The USD/JPY pair fell during the course of the session on Thursday, testing the 118.50 region. That area of course offered support as it is a region that is massively noisy, and was once consolidation. Ultimately though, I feel that the market should go higher from here, as the Federal Reserve has step away from quantitative easing. With that being the case, you have to look at the Bank of Japan which of course is keeping a very loose monetary policy, and that of course sets up a little bit of a “perfect storm.”
The 121 level above will more than likely be targeted, just as the 122 level will be given enough time. Ultimately though, I believe that this market should go much higher, turning itself into a “buy-and-hold” type of situation. At that point in time, we should end up being in a situation where we could end up buying on dips.
No interest in selling
I have no interest in selling this market, because I believe there is so much in the way of support below that it just simply won’t make sense. On top of that, US dollar is the strongest currency in the Forex markets right now, with perhaps the exception of the Swiss franc.

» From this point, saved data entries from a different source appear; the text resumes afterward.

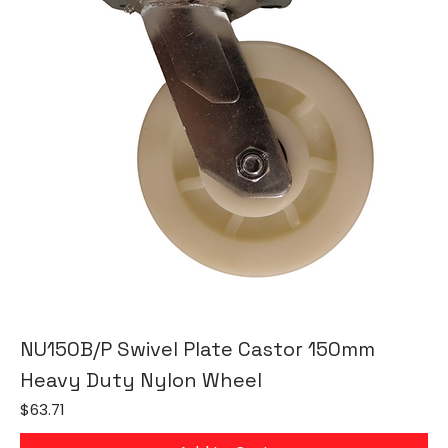
NU150B/P Swivel Plate Castor 150mm
Heavy Duty Nylon Wheel
Price
$63.71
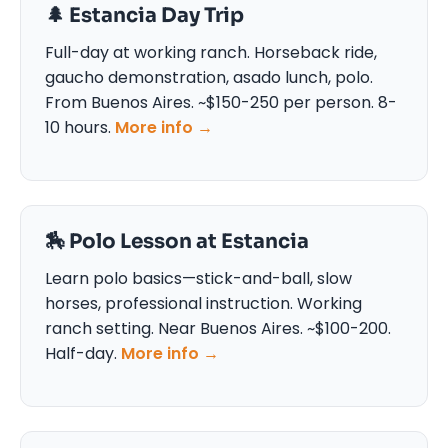
🌲 Estancia Day Trip
Full-day at working ranch. Horseback ride,
gaucho demonstration, asado lunch, polo.
From Buenos Aires. ~$150-250 per person. 8-
10 hours.
More info →
🏇 Polo Lesson at Estancia
Learn polo basics—stick-and-ball, slow
horses, professional instruction. Working
ranch setting. Near Buenos Aires. ~$100-200.
Half-day.
More info →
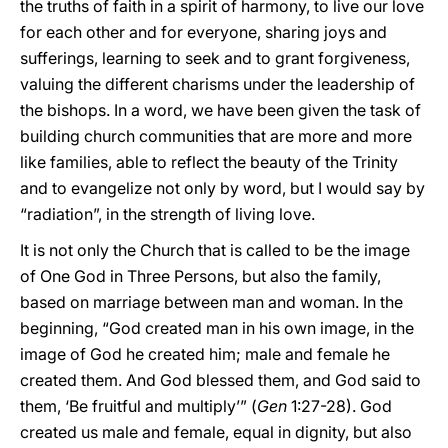
the truths of faith in a spirit of harmony, to live our love
for each other and for everyone, sharing joys and
sufferings, learning to seek and to grant forgiveness,
valuing the different charisms under the leadership of
the bishops. In a word, we have been given the task of
building church communities that are more and more
like families, able to reflect the beauty of the Trinity
and to evangelize not only by word, but I would say by
“radiation”, in the strength of living love.
It is not only the Church that is called to be the image
of One God in Three Persons, but also the family,
based on marriage between man and woman. In the
beginning, “God created man in his own image, in the
image of God he created him; male and female he
created them. And God blessed them, and God said to
them, ‘Be fruitful and multiply’” (
Gen
1:27-28). God
created us male and female, equal in dignity, but also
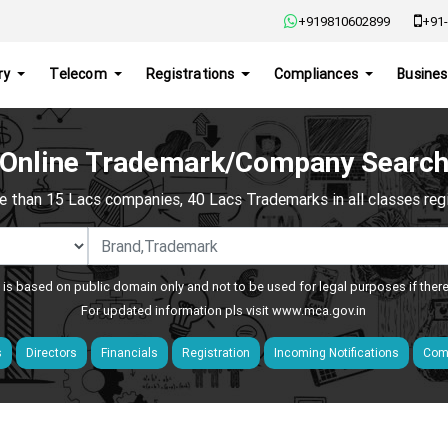
+919810602899
+91-
ry
Telecom
Registrations
Compliances
Busines
Online Trademark/Company Searc
e than 15 Lacs companies, 40 Lacs Trademarks in all classes regis
 is based on public domain only and not to be used for legal purposes if ther
For updated information pls visit
www.mca.gov.in
s
Directors
Financials
Registration
Incoming Notifications
Comp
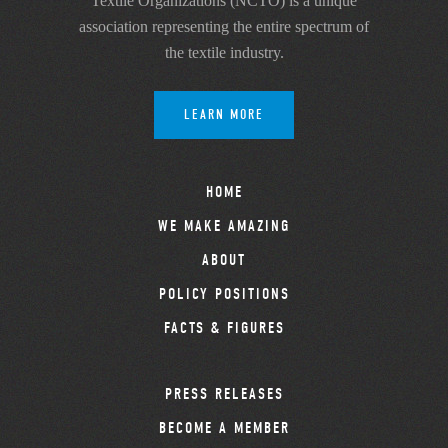
Textile Organizations (NCTO) is a unique
association representing the entire spectrum of
the textile industry.
LEARN MORE
HOME
WE MAKE AMAZING
ABOUT
POLICY POSITIONS
FACTS & FIGURES
PRESS RELEASES
BECOME A MEMBER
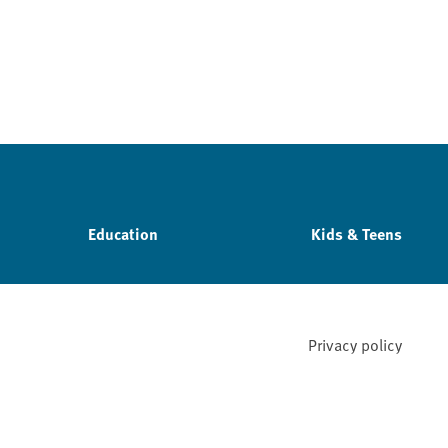
Education
Kids & Teens
Privacy policy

Ultimately, I feel that the Japanese yen will continue to suffer because of the Bank of Japan and its monetary policy.
With that being said, I think that this could be a longer-term bullish move, and you have to keep in mind that the pair tends to be very sensitive to the economic health of the US stock markets, with the S&P 500 being a great coinciding market. As long as the stock markets look healthy in the United States, and they do, this pair should continue to go higher. In fact, the NASDAQ broke out during the session on Thursday, and the S&P 500 looks like it’s about ready to. With that and the fact that this market had such an impulsive move higher last year, I feel that it’s only a matter of time before we continue the uptrend.